Beach-Blanket Bathos

Seeing all those slathered beach bodies lying next to each other on these hottest days of the summer makes me want to put off beach walks to October.

 

Drawing Straws

Summer, cool-drink time, is prime straw time but most straws are made of plastic, and so when tossed add to our trashing of the environment. Thus, some eateries provide metal straws instead. However, some customers are taking them home with them, which can add up to a big cost to restaurants. Restaurants will have to start charging patrons who want to take the straws.

 

The best way to reduce the use of plastic, and of the oil from which it’s made,  is to tax it for its environmental costs. Scott Duke Kominers, in Bloomberg News, noted  that: “Even small taxes can change behavior substantially: a 7 cent tax on all {plastic} grocery bags in Chicago, for example, was associated with a 42 percent drop in usage.’’

 

Mad Mission

The announcement that Mad Magazine was stopping print production brought back memories of my trips by bike to the tiny center of my home town to buy Mad and sometimes other comics, too, at a little “variety store’’ called Ruth’s. The store offered among its eccentrically wide assortment of stuff lots of cheap toys and other products with the label “Made in Japan’’. This was before that nation, still poor and recovering from World War II, became known for high-quality products. We kids, often said that the store’s owner, Ruth, was made in Japan herself.  The store's selection of bubble gum was also excellent.

 

Anyway, from the time I was about 7 to about 11, it was a joyful routine. Mad’s surreal look at the news, and it’s crazy and not-so-crazy personalities, helped make me a close observer of current events.
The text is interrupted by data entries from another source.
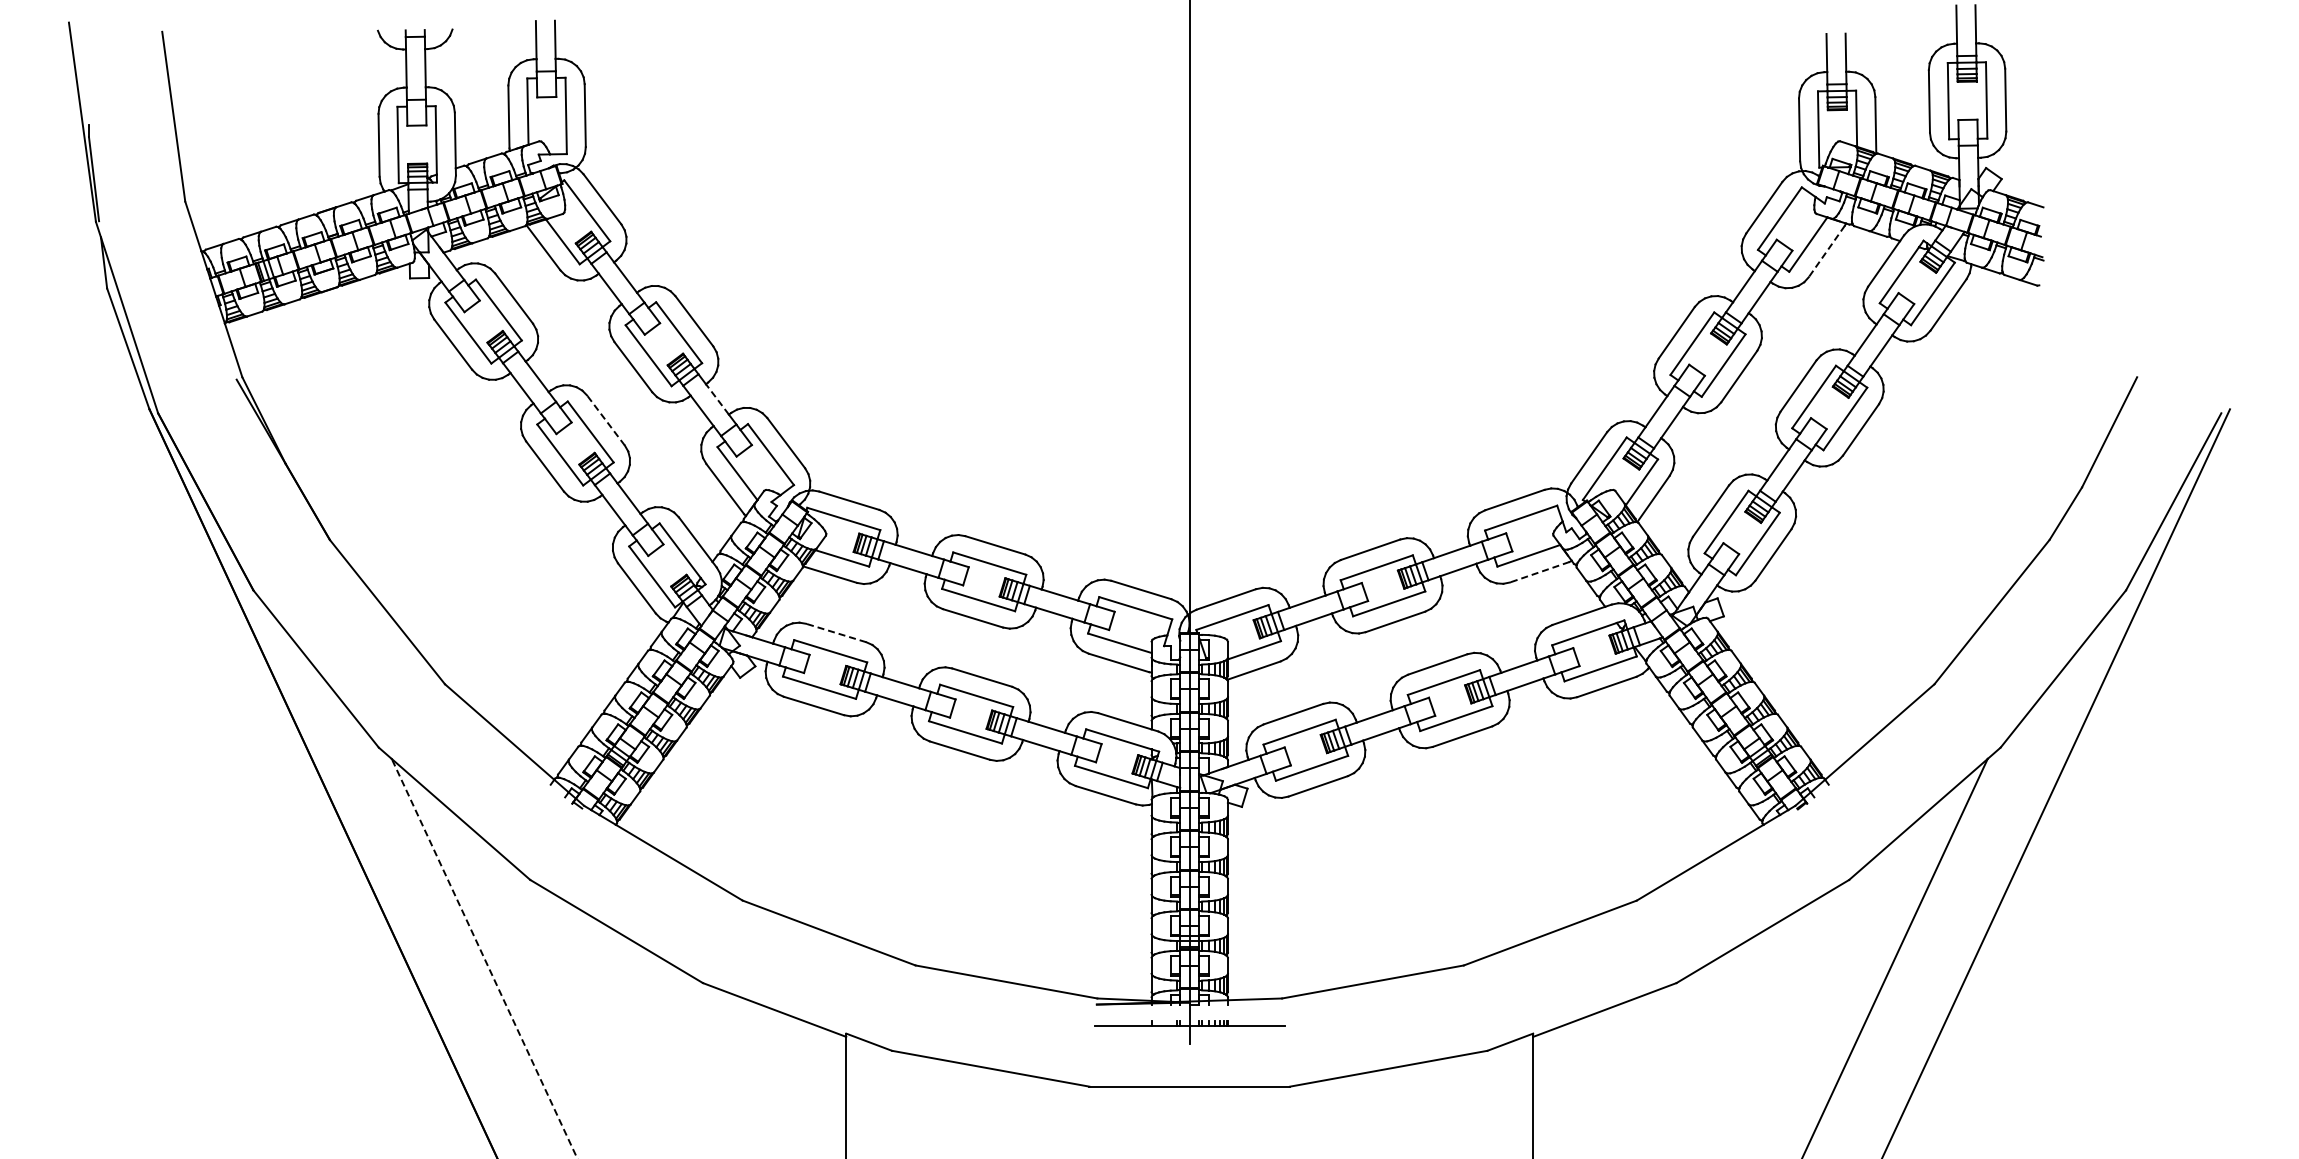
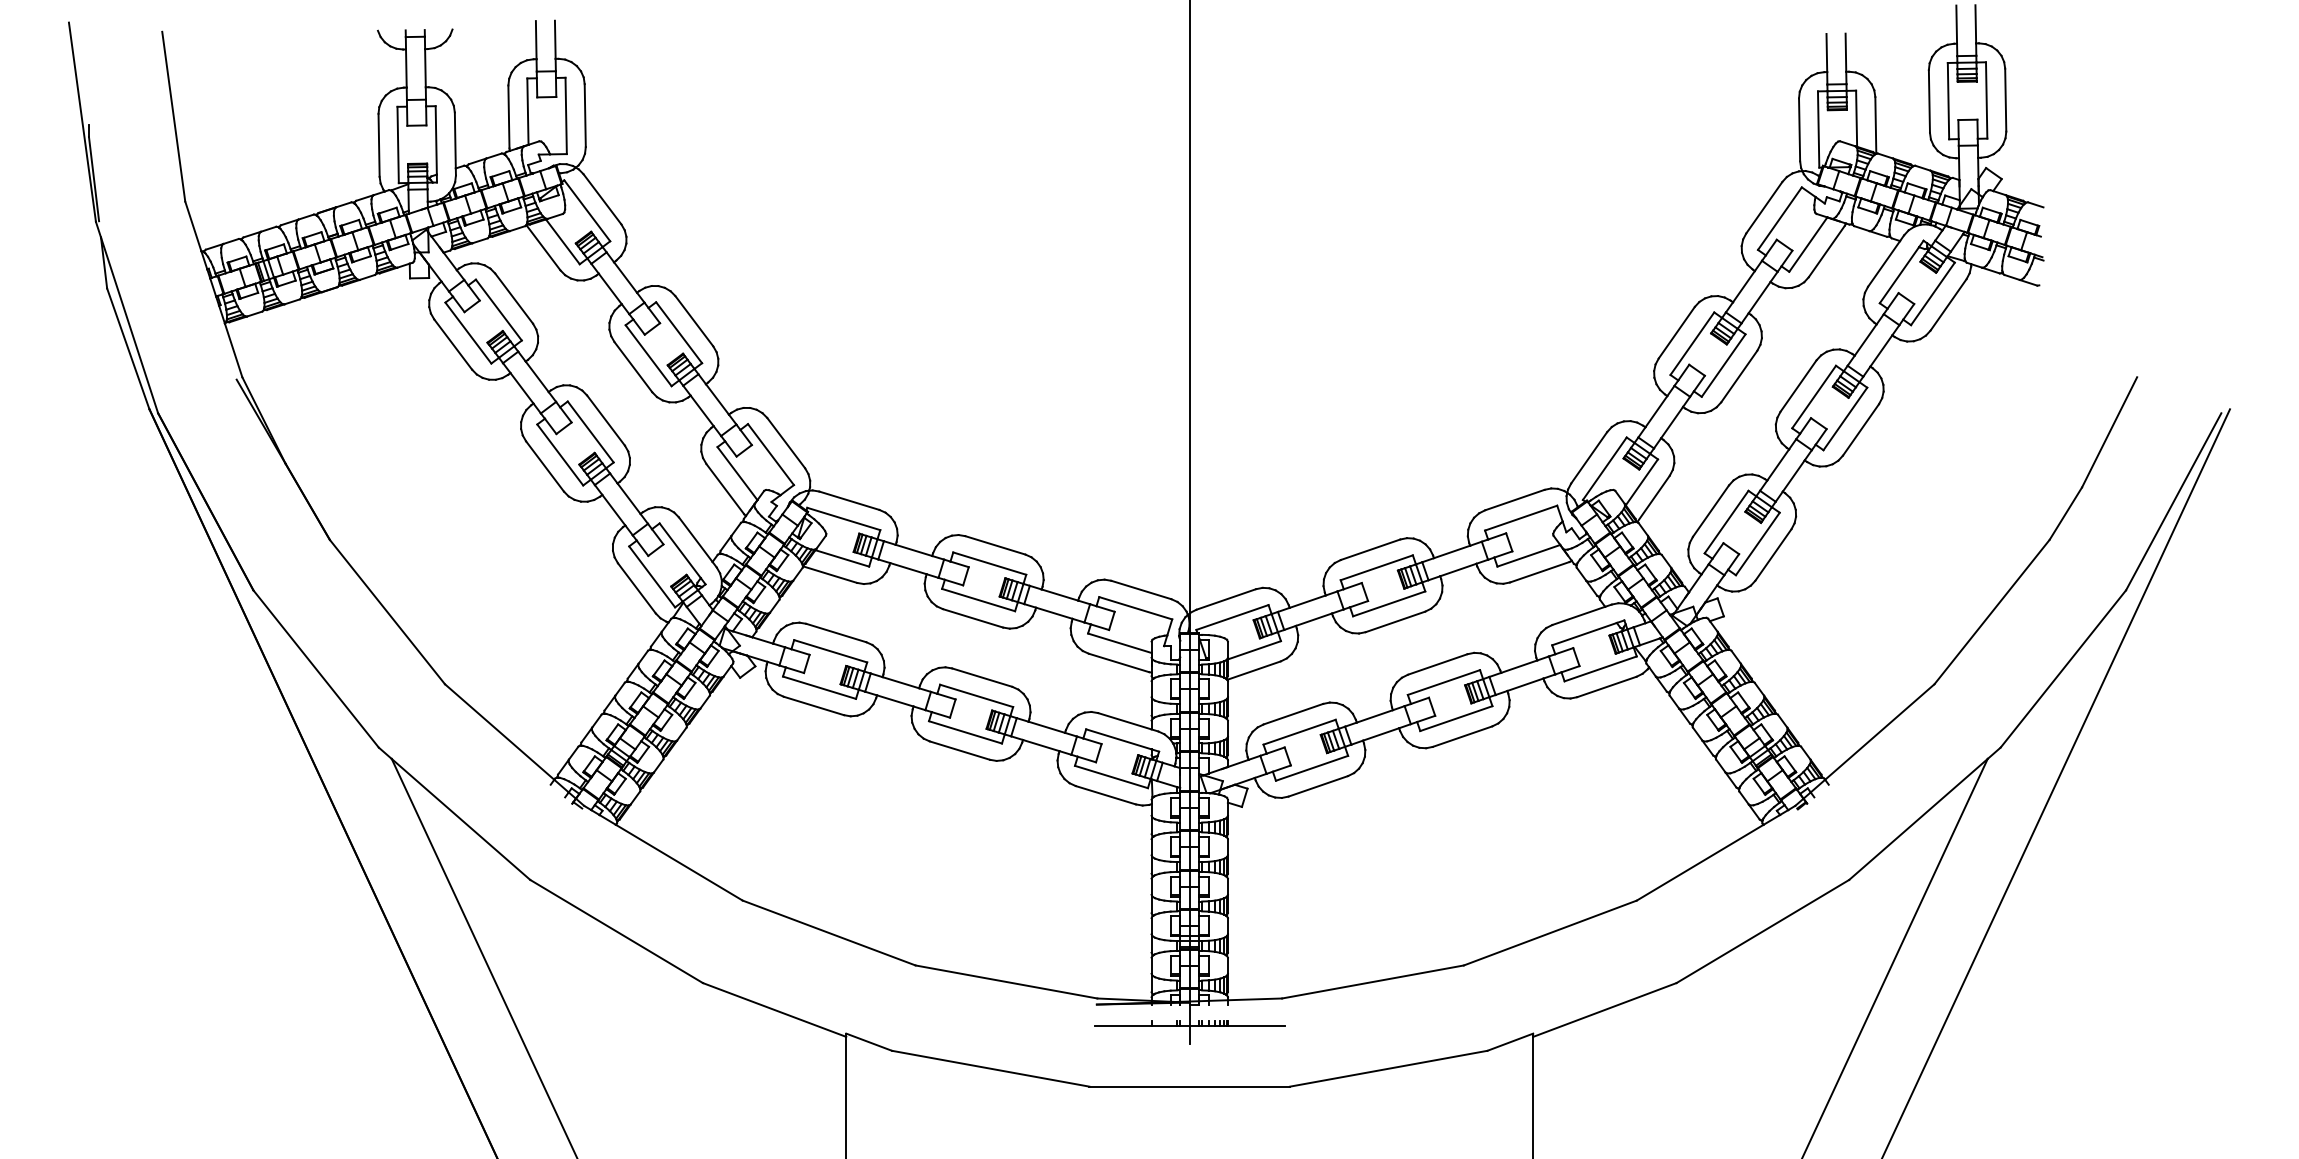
line at (1826, 251): dashed -> solid
line at (717, 399): dashed -> solid
line at (605, 420): dashed -> solid
line at (1539, 572): dashed -> solid
line at (835, 632): dashed -> solid
line at (484, 958): dashed -> solid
Little did I know that the craziness of reality would often exceed the wild imaginations of Mad’s writers and artists.

 

Tough Medicine

This Is Going to Hurt: Secret Diaries of a Junior Doctor, by Adam Kay, M.D.  (now a writer and comedian), about his sometimes traumatic 90-hour weeks in Britain’s National Health Service, mostly doing ob-gyn work, is, as the reviewers have written, by turns, hilarious and horrifying.